Teks Sumber:

──────────────────────────────

Syukurilah ...


eramuslim - Seorang pemuda tengah duduk termenung meratapi nasibnya, sejak dilahirkan hingga dewasa, ia hidup dengan satu kekurangan, yakni tak dapat melihat. Seringkali pemuda itu memaki nasib, marah pada keadaan dan menyangka Tuhan tidak adil terhadap dirinya. Ia merasa sebagai orang paling malang di muka bumi. Baginya, buat apa Tuhan menciptakan semua keindahan di langit dan bumi, bintang-bintang yang bertebaran, dan rembulan nan elok. Matahari pagi hanya bisa dirasainya lewat sentuhan hangat sinarnya, ia bisa mendengar suara kicau burung namun tak pernah tahu rupanya. Ia sering menikmati gemerisik dedaunan berdesakan diterpa angin yang sejuk, namun, wujudnya hanya bisa disentuh, tak pernah ia tahu hijau warna daun itu.
Pantai di dekat rumahnya, tempat anak-anak dan orang dewasa menikmati sore, hanya bisa dibayangkan keindahannya. Ia tahu pantai itu air, itupun dari ombak yang keras menghantam karang dan sesekali menciprati wajahnya atau malu-malu menghampiri dan menyentuh kakinya di pinggir pantai. Apalagi ketika muda-muda di desanya bercerita tentang senja, ya senja, betapa tak terlukiskan merah sang senja yang selalu hadir melengkapi warna kehidupan setiap insan. Tapi dirinya? Sekali lagi ia mengutuk penderitaannya, menangisi takdirnya yang tak pernah tahu warna merah senja, hijau dedaunan, putih melati, dan birunya laut.
Meski keindahan dan keelokan desa itu tidak akan pernah pudar, sayang, semakin sedikit warga yang bisa menikmatinya. Bukan karena tak cinta, atau tak suka dengan semua kenikmatan yang telah dianugerahkan Tuhan kepada mereka, tapi, warga desa itu semakin lama memang semakin habis karena hidupnya seorang Raja yang gemar memangsa manusia. Setiap akhir bulan, tidak kurang seratus manusia harus menjadi korban kanibalisme sang Raja dan para pengawalnya yang terkenal kejam. Oleh karenanya, tidak heran jika di setiap waktu itu, desa selalu sepi dari lalu lalang warga karena takut tertangkap dan tak pernah kembali.

──────────────────────────────

Materi yang Diberikan:
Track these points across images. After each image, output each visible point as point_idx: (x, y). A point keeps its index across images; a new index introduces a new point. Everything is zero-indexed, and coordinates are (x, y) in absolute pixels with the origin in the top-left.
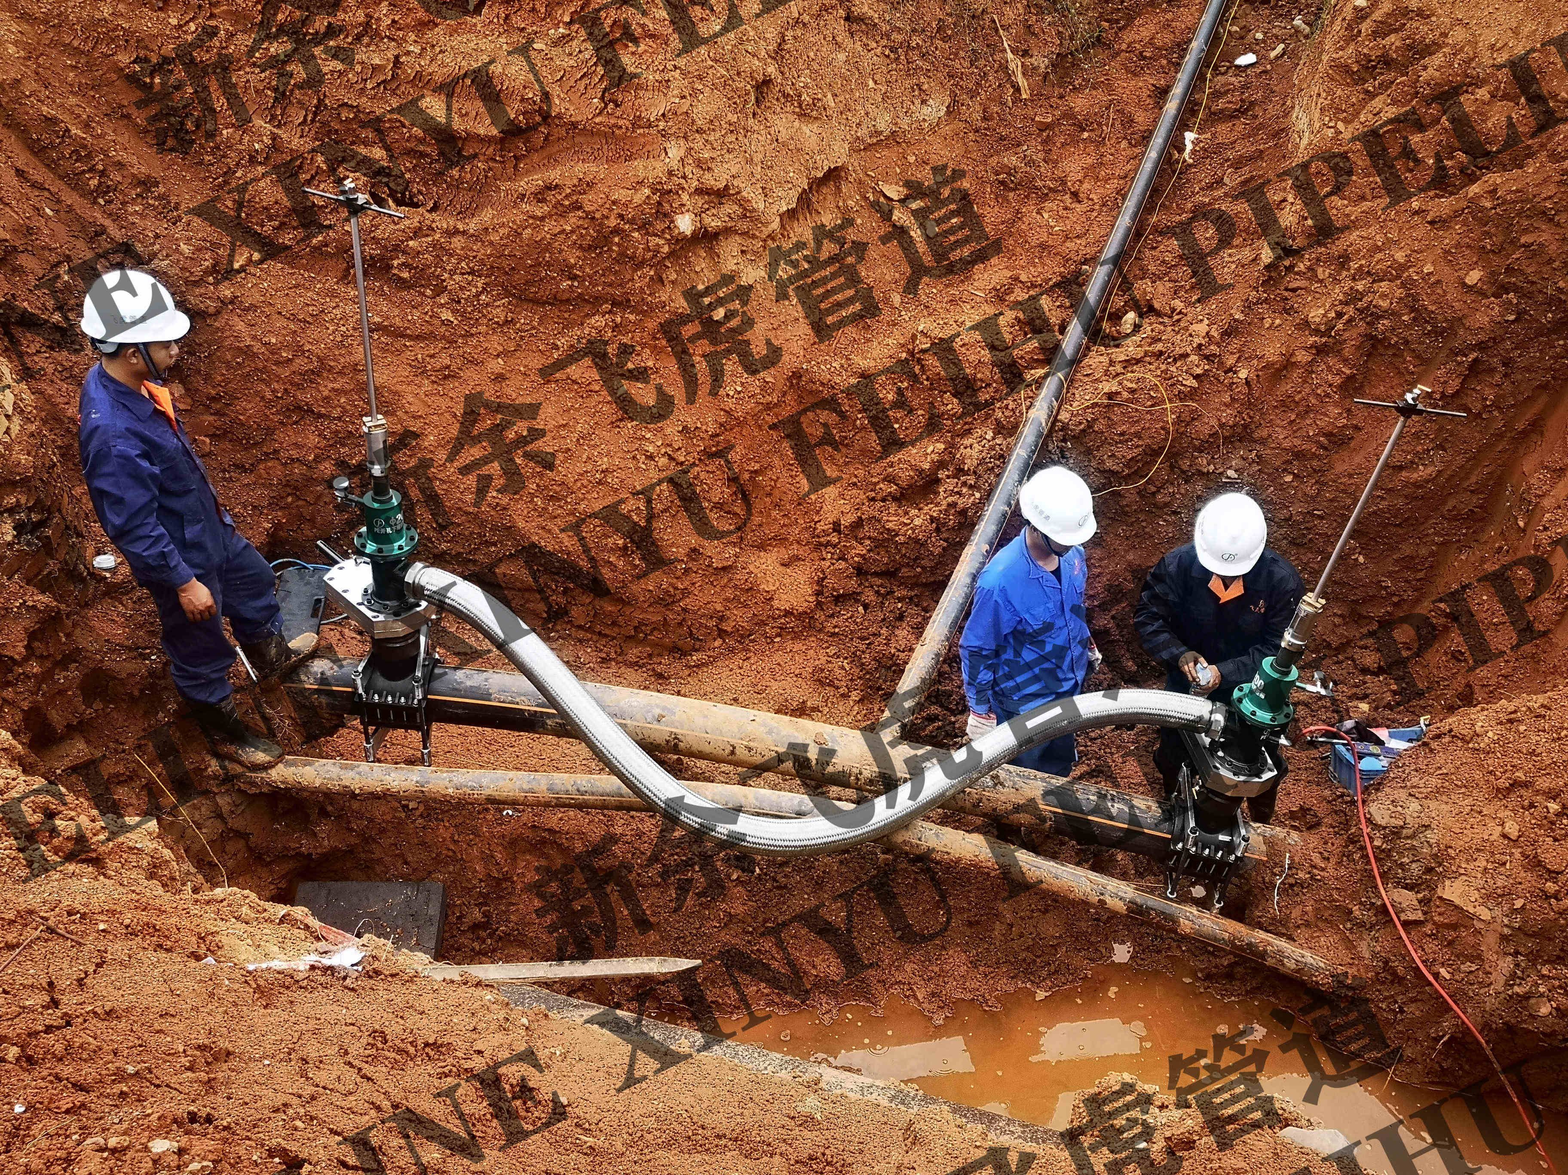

──────────────────────────────

Butir Tugas 1:
Dalam cerita tentang pemuda yang tak dapat melihat, berapa banyak manusia yang menjadi korban Raja dan para pengawalnya setiap akhir bulan?
Butir Tugas 2:
Tuliskan ulang tanpa perubahan bagian cerita tentang pemuda yang tak dapat melihat, mulai dari kata-kata yang memuat "Syukurilah ..." sampai dengan "warna daun itu.".
Daftar tersebut tidak ada hubungannya dengan cerita.

Bagian Jawaban 1:
Tidak kurang dari seratus manusia.

Bagian Jawaban 2:
Syukurilah ...


eramuslim - Seorang pemuda tengah duduk termenung meratapi nasibnya, sejak dilahirkan hingga dewasa, ia hidup dengan satu kekurangan, yakni tak dapat melihat. Seringkali pemuda itu memaki nasib, marah pada keadaan dan menyangka Tuhan tidak adil terhadap dirinya. Ia merasa sebagai orang paling malang di muka bumi. Baginya, buat apa Tuhan menciptakan semua keindahan di langit dan bumi, bintang-bintang yang bertebaran, dan rembulan nan elok. Matahari pagi hanya bisa dirasainya lewat sentuhan hangat sinarnya, ia bisa mendengar suara kicau burung namun tak pernah tahu rupanya. Ia sering menikmati gemerisik dedaunan berdesakan diterpa angin yang sejuk, namun, wujudnya hanya bisa disentuh, tak pernah ia tahu hijau warna daun itu.